Every day, we were fewer in number, but the old woman didn’t falter.  She lugged her valise.  She kept her head down. Some began to believe that nothing could harm us on account of the contents of the valise.  Others thought the old woman had lugged our bad luck along with us.  In the valise lurked some evil that had bogged us down.

One night, we stopped and made a fire.  The woman slept soundly with her valise as her pillow.  Perhaps she dreamed of plenty.

The rest of us conspired in the firelight and ate the last of our stores.

Someone supported the woman’s head.  Another eased the valise from beneath.  We threw it on the fire.

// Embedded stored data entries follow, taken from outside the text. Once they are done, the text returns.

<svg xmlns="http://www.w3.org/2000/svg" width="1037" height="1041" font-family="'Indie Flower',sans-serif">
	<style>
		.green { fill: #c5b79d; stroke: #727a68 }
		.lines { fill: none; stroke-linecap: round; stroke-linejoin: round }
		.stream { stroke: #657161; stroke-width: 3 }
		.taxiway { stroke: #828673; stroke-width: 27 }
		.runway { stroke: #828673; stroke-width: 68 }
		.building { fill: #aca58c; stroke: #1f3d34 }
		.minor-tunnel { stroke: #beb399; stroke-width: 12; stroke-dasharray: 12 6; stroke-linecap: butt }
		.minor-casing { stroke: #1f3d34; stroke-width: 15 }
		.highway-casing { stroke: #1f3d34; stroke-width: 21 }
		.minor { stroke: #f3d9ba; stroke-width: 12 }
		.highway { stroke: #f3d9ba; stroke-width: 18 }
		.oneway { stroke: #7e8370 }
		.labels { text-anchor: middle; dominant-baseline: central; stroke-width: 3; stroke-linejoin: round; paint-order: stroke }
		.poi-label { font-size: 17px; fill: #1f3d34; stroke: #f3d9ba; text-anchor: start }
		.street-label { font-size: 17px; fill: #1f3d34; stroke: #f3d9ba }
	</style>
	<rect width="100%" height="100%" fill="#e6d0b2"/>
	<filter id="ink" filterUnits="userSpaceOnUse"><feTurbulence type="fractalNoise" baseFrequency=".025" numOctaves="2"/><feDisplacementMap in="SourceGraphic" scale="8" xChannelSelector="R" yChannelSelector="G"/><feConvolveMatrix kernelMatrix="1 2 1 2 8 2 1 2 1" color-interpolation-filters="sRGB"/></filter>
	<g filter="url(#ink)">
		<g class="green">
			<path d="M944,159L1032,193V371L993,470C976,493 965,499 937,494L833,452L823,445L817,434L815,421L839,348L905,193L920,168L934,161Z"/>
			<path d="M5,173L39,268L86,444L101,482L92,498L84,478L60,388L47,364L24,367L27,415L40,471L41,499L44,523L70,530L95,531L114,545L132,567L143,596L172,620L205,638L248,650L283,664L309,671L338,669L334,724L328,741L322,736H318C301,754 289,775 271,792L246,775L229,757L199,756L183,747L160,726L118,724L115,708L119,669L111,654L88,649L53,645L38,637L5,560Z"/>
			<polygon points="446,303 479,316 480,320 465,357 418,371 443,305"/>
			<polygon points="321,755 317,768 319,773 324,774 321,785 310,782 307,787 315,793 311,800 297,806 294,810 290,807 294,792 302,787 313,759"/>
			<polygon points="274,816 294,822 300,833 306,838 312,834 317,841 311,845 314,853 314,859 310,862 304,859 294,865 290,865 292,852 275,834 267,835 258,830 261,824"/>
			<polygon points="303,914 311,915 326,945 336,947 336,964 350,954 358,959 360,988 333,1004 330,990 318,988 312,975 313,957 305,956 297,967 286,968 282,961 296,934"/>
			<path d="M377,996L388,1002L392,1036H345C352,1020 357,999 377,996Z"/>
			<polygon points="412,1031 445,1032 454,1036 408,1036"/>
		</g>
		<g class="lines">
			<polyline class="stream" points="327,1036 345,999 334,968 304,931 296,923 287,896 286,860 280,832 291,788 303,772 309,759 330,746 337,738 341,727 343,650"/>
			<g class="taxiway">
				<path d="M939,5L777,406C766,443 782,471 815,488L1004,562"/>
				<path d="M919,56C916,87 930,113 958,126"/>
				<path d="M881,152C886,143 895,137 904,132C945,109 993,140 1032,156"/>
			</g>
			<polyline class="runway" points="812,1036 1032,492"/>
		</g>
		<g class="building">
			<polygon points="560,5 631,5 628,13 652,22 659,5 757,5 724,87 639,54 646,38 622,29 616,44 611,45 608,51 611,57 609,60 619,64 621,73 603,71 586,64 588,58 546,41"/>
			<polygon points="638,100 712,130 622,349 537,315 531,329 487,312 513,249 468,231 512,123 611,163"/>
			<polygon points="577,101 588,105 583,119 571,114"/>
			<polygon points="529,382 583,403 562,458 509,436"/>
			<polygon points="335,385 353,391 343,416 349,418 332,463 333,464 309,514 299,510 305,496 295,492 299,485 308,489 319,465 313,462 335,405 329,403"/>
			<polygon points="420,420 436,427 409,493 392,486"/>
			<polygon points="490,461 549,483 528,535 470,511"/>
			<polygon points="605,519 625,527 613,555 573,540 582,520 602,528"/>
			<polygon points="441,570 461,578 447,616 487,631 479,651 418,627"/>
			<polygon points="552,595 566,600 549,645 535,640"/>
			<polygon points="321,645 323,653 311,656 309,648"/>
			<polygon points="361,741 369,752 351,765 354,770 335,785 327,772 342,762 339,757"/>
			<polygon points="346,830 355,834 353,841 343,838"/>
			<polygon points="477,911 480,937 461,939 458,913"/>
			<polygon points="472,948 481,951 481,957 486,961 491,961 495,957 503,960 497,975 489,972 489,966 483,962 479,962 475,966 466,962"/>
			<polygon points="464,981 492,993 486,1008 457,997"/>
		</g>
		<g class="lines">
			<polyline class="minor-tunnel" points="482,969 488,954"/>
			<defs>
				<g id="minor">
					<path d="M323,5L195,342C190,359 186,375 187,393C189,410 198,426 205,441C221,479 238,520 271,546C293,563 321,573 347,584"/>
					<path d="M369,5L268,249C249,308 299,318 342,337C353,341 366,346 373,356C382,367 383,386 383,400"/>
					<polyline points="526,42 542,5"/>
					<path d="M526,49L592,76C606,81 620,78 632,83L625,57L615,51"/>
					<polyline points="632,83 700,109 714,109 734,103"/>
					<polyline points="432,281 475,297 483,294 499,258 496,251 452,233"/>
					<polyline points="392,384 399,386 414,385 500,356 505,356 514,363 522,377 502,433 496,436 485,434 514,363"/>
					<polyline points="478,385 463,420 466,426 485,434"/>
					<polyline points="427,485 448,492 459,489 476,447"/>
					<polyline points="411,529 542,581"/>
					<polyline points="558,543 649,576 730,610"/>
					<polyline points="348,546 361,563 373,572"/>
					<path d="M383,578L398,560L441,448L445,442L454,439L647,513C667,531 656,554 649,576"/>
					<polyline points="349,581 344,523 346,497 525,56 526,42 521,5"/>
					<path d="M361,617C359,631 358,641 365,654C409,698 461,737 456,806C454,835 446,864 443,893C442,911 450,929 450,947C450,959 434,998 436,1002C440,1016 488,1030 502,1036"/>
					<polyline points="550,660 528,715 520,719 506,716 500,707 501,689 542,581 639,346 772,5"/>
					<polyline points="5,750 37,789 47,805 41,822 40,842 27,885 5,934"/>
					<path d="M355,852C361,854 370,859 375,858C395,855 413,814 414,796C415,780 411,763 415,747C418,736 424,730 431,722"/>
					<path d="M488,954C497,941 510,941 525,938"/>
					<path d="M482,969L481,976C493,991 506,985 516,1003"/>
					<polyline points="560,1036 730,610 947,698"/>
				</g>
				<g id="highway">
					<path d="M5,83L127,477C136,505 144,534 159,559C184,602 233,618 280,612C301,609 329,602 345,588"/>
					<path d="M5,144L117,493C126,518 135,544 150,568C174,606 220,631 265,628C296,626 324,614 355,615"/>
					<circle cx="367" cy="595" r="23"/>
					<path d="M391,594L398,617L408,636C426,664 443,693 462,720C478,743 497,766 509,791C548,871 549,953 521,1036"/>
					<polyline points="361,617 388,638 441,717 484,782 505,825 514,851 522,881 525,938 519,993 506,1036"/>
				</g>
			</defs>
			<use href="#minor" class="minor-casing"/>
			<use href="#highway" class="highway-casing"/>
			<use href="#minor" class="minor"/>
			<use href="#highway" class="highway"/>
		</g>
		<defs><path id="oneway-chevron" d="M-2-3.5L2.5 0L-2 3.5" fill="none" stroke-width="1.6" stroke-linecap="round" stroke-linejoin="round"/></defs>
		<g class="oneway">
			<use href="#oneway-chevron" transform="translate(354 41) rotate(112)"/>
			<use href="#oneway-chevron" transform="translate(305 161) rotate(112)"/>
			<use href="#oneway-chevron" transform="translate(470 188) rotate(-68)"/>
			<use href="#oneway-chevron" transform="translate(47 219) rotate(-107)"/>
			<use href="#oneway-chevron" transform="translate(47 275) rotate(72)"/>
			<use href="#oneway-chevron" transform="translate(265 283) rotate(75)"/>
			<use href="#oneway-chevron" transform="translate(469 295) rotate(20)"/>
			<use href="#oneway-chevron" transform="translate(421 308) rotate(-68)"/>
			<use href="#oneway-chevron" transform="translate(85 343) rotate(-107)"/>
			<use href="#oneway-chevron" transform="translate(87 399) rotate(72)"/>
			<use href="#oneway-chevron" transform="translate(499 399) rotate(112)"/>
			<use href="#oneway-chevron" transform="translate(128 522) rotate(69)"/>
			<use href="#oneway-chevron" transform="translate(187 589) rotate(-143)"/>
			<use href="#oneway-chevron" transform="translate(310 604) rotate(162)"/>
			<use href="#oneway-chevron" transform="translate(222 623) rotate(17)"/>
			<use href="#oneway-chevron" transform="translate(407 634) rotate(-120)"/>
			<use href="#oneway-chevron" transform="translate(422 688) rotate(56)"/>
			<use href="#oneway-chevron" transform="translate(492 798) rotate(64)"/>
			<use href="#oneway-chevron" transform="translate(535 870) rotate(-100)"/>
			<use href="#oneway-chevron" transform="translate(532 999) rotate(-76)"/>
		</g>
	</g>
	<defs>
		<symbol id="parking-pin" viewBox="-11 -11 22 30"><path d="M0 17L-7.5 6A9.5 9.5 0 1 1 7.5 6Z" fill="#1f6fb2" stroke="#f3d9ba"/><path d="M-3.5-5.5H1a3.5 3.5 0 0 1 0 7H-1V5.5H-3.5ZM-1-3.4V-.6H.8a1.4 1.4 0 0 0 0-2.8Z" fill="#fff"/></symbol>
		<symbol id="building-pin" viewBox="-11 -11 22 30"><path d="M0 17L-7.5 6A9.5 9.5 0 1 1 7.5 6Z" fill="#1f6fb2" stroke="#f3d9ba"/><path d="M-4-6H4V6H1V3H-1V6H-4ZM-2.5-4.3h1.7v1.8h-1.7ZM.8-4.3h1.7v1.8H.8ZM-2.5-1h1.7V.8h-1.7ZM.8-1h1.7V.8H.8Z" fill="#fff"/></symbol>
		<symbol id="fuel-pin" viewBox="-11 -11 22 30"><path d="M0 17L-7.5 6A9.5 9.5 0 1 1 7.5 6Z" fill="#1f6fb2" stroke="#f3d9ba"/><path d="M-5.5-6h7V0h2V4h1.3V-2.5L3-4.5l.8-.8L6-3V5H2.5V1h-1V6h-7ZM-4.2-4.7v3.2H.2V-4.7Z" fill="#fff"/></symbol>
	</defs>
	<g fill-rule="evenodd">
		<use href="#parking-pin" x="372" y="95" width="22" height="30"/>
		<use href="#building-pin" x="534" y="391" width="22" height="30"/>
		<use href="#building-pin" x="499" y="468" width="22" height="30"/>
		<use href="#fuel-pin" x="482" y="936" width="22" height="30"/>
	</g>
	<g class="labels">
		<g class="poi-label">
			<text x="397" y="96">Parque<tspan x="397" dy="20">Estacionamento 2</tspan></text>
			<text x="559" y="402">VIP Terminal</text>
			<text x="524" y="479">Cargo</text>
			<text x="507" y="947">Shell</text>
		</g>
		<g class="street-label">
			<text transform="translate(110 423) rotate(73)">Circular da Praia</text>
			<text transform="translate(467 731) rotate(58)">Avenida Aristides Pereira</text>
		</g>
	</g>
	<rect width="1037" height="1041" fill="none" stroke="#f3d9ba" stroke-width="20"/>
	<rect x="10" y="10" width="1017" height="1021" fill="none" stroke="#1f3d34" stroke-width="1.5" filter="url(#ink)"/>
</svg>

For a moment, the flame flattened and smoke puffed.  Then, all at once the fire flared.  My heart skipped a beat: such large flames would be visible for miles and draw bandits.

The valise burst open and coughed up a quilt, which the heat unfolded as tenderly as a mother.  It was a glorious mess of color and patch, and I couldn’t keep from snatching it back and dragging it to the sand.

We beat the quilt until the char marks lost their red edge.  Then someone erected a pole, and we made a generous tent of it, and all of us clamored to get beneath and leave her sleeping soundly in great ignorance of how things today must be after the war.